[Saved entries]

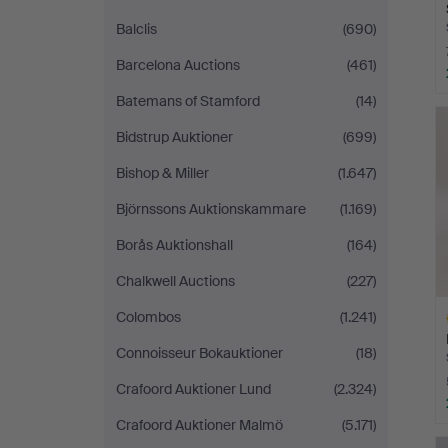
Balclis
(690)
Barcelona Auctions
(461)
Batemans of Stamford
(14)
Bidstrup Auktioner
(699)
Bishop & Miller
(1.647)
Björnssons Auktionskammare
(1.169)
Borås Auktionshall
(164)
Chalkwell Auctions
(227)
Colombos
(1.241)
Connoisseur Bokauktioner
(18)
Crafoord Auktioner Lund
(2.324)
Crafoord Auktioner Malmö
(5.171)
L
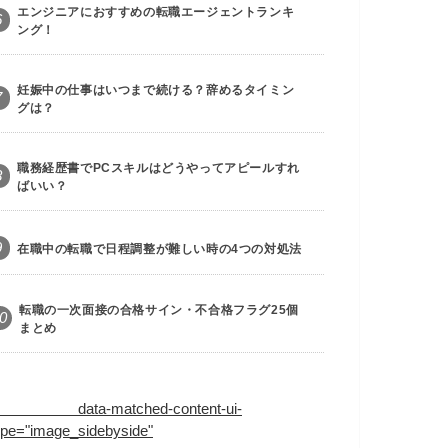
エンジニアにおすすめの転職エージェントランキ
6
ング！
妊娠中の仕事はいつまで続ける？辞めるタイミン
7
グは？
職務経歴書でPCスキルはどうやってアピールすれ
8
ばいい？
9
在職中の転職で日程調整が難しい時の4つの対処法
転職の一次面接の合格サイン・不合格フラグ25個
0
まとめ
ata-matched-content-ui-
ype="image_sidebyside"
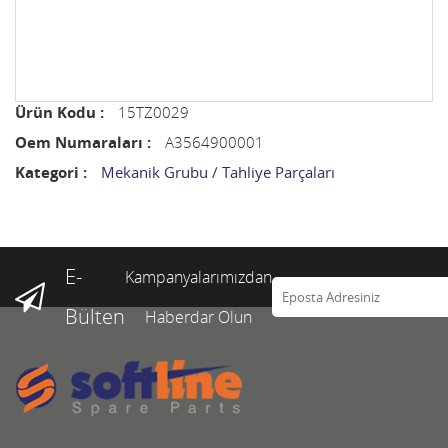
Ürün Kodu :
15TZ0029
Oem Numaraları :
A3564900001
Kategori :
Mekanik Grubu
/
Tahliye Parçaları
E-
Kampanyalarımızdan
Bülten
Haberdar Olun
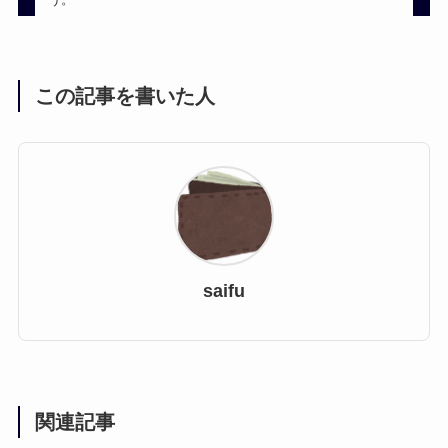
この記事を書いた人
saifu
関連記事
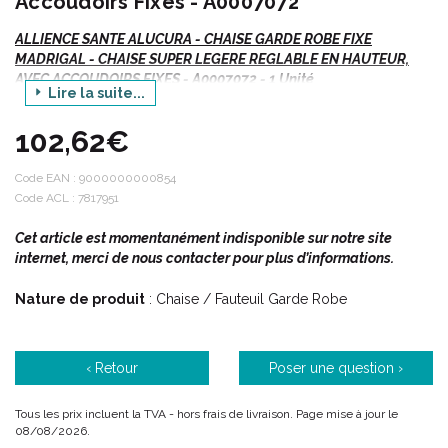
Accoudoirs Fixes - A0007072
ALLIENCE SANTE ALUCURA - CHAISE GARDE ROBE FIXE
MADRIGAL - CHAISE SUPER LEGERE REGLABLE EN HAUTEUR,
AVEC ACCOUDOIRS FIXES - A0007072 - 1 Unité
Lire la suite...
Vte/R/D
102,62€
Description :
Code EAN :
9000000000854
Code ACL : 7817951
Cet article est momentanément indisponible sur notre site
Finition polypropylène chargé : beige.
internet, merci de nous contacter pour plus d’informations.
Livré complet avec seau et coussin de renfort antiglisse.
Nature de produit
: Chaise / Fauteuil Garde Robe
>> voir le protège seau jetable à usage unique.
Caractéristiques :
‹ Retour
Poser une question ›
Largueur intérieure : 53 cm.
Tous les prix incluent la TVA - hors frais de livraison. Page mise à jour le
Hauteur : 82 à 86 cm.
08/08/2026.
Longueur extérieure : 41 cm.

## To-do item
Restate the data above exactly, stripping out each image.

## Result for this task
Balclis
(690)
Barcelona Auctions
(461)
Batemans of Stamford
(14)
Bidstrup Auktioner
(699)
Bishop & Miller
(1.647)
Björnssons Auktionskammare
(1.169)
Borås Auktionshall
(164)
Chalkwell Auctions
(227)
Colombos
(1.241)
Connoisseur Bokauktioner
(18)
Crafoord Auktioner Lund
(2.324)
Crafoord Auktioner Malmö
(5.171)
L
エンジニアにおすすめの転職エージェントランキ
6
ング！
妊娠中の仕事はいつまで続ける？辞めるタイミン
7
グは？
職務経歴書でPCスキルはどうやってアピールすれ
8
ばいい？
9
在職中の転職で日程調整が難しい時の4つの対処法
転職の一次面接の合格サイン・不合格フラグ25個
0
まとめ
ata-matched-content-ui-
ype="image_sidebyside"
Ürün Kodu :
15TZ0029
Oem Numaraları :
A3564900001
Kategori :
Mekanik Grubu
/
Tahliye Parçaları
E-
Kampanyalarımızdan
Bülten
Haberdar Olun
この記事を書いた人
saifu
関連記事
Accoudoirs Fixes - A0007072
ALLIENCE SANTE ALUCURA - CHAISE GARDE ROBE FIXE
MADRIGAL - CHAISE SUPER LEGERE REGLABLE EN HAUTEUR,
AVEC ACCOUDOIRS FIXES - A0007072 - 1 Unité
Lire la suite...
Vte/R/D
102,62€
Description :
Code EAN :
9000000000854
Code ACL : 7817951
Cet article est momentanément indisponible sur notre site
Finition polypropylène chargé : beige.
internet, merci de nous contacter pour plus d’informations.
Livré complet avec seau et coussin de renfort antiglisse.
Nature de produit
: Chaise / Fauteuil Garde Robe
>> voir le protège seau jetable à usage unique.
Caractéristiques :
‹ Retour
Poser une question ›
Largueur intérieure : 53 cm.
Tous les prix incluent la TVA - hors frais de livraison. Page mise à jour le
Hauteur : 82 à 86 cm.
08/08/2026.
Longueur extérieure : 41 cm.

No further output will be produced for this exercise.